En l’espèce, la qualité de non-conducteur de Désiré, qui avait quitté les commandes de son véhicule au moment de l’accident, ne fait pas de doute. Il pourra donc bénéficier du statut des victimes privilégiées.
En droit, l’article 3 (al. 1er et 3) énonce ainsi leur régime : seule la faute inexcusable de la victime non-conductrice qui est la cause exclusive de l’accident est exonératoire. La faute inexcusable se définit comme « la faute volontaire d’une exceptionnelle gravité exposant sans raison valable son auteur à un danger dont il aurait dû avoir conscience » (Civ. 2e, 6 nov. 1996, n° 95-12.428)
Est également prévu un régime spécifique au profit des victimes dites « super-privilégiées » : aucune faute de la victime non-conductrice âgée de moins de seize ans ou de plus de soixante-dix ans ou présentant, quel que soit leur âge, au moment de l’accident, un taux d’incapacité permanente ou d’invalidité au moins égal à 80% n’est exonératoire ; cependant, le droit à réparation est exclu si la victime a volontairement recherché le dommage (ex: démarche suicidaire).

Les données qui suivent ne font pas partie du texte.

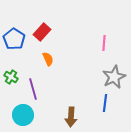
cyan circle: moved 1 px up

En l’espèce, Désiré n’a ni moins de 16 ni plus de 70 ans, et n’est pas davantage concerné par une incapacité ou une invalidité ; il ne reste donc « qu’» une victime privilégiée.
Il n’a en toute hypothèse commis aucune faute majeure, peut-être éventuellement une faute d’imprudence, en tout cas aucune faute pouvant être considérée comme inexcusable.
En conclusion, il n’y a pas de cause d’exonération opposable à Désiré pour la réparation de son dommage corporel.